● INSTRUCTIONS FOR THE TASK:
Transcribe every line of the listing below verbatim, preserving the original characters, spacing, and line order.

===== RECORD EXCERPTS =====

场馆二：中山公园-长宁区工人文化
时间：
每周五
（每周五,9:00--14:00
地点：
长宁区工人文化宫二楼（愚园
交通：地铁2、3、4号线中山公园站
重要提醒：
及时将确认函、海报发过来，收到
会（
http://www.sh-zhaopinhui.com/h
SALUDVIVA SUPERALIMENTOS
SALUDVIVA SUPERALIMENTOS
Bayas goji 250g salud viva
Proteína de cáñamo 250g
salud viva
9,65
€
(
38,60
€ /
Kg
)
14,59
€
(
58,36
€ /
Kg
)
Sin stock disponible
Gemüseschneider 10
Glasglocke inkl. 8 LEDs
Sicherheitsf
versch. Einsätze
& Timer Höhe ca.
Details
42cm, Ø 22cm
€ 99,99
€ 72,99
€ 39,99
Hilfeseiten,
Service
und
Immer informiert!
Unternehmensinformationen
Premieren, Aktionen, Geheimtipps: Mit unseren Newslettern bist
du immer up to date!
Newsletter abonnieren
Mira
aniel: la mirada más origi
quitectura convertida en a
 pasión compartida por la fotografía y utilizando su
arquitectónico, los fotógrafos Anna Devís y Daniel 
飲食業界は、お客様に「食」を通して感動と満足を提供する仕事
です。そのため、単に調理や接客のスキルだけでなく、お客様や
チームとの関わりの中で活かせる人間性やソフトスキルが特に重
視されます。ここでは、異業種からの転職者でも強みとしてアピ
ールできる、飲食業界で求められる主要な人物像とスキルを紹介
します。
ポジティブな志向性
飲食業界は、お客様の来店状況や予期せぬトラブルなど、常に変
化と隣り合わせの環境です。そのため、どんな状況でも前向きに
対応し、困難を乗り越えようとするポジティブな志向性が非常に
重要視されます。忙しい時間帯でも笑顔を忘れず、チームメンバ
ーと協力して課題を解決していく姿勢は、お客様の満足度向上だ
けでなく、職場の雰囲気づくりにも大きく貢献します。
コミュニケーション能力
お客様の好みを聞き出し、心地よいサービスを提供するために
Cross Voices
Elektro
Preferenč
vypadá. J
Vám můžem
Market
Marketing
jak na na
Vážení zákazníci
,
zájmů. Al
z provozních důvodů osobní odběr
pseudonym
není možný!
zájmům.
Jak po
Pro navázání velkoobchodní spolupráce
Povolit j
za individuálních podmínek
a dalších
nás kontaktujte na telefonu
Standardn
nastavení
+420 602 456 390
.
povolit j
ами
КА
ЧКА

=====

● SOLUTION TO THIS PROBLEM:
场馆二：中山公园-长宁区工人文化
时间：
每周五
（每周五,9:00--14:00
地点：
长宁区工人文化宫二楼（愚园
交通：地铁2、3、4号线中山公园站
重要提醒：
及时将确认函、海报发过来，收到
会（
http://www.sh-zhaopinhui.com/h
SALUDVIVA SUPERALIMENTOS
SALUDVIVA SUPERALIMENTOS
Bayas goji 250g salud viva
Proteína de cáñamo 250g
salud viva
9,65
€
(
38,60
€ /
Kg
)
14,59
€
(
58,36
€ /
Kg
)
Sin stock disponible
Gemüseschneider 10
Glasglocke inkl. 8 LEDs
Sicherheitsf
versch. Einsätze
& Timer Höhe ca.
Details
42cm, Ø 22cm
€ 99,99
€ 72,99
€ 39,99
Hilfeseiten,
Service
und
Immer informiert!
Unternehmensinformationen
Premieren, Aktionen, Geheimtipps: Mit unseren Newslettern bist
du immer up to date!
Newsletter abonnieren
Mira
aniel: la mirada más origi
quitectura convertida en a
 pasión compartida por la fotografía y utilizando su
arquitectónico, los fotógrafos Anna Devís y Daniel 
飲食業界は、お客様に「食」を通して感動と満足を提供する仕事
です。そのため、単に調理や接客のスキルだけでなく、お客様や
チームとの関わりの中で活かせる人間性やソフトスキルが特に重
視されます。ここでは、異業種からの転職者でも強みとしてアピ
ールできる、飲食業界で求められる主要な人物像とスキルを紹介
します。
ポジティブな志向性
飲食業界は、お客様の来店状況や予期せぬトラブルなど、常に変
化と隣り合わせの環境です。そのため、どんな状況でも前向きに
対応し、困難を乗り越えようとするポジティブな志向性が非常に
重要視されます。忙しい時間帯でも笑顔を忘れず、チームメンバ
ーと協力して課題を解決していく姿勢は、お客様の満足度向上だ
けでなく、職場の雰囲気づくりにも大きく貢献します。
コミュニケーション能力
お客様の好みを聞き出し、心地よいサービスを提供するために
Cross Voices
Elektro
Preferenč
vypadá. J
Vám můžem
Market
Marketing
jak na na
Vážení zákazníci
,
zájmů. Al
z provozních důvodů osobní odběr
pseudonym
není možný!
zájmům.
Jak po
Pro navázání velkoobchodní spolupráce
Povolit j
za individuálních podmínek
a dalších
nás kontaktujte na telefonu
Standardn
nastavení
+420 602 456 390
.
povolit j
ами
КА
ЧКА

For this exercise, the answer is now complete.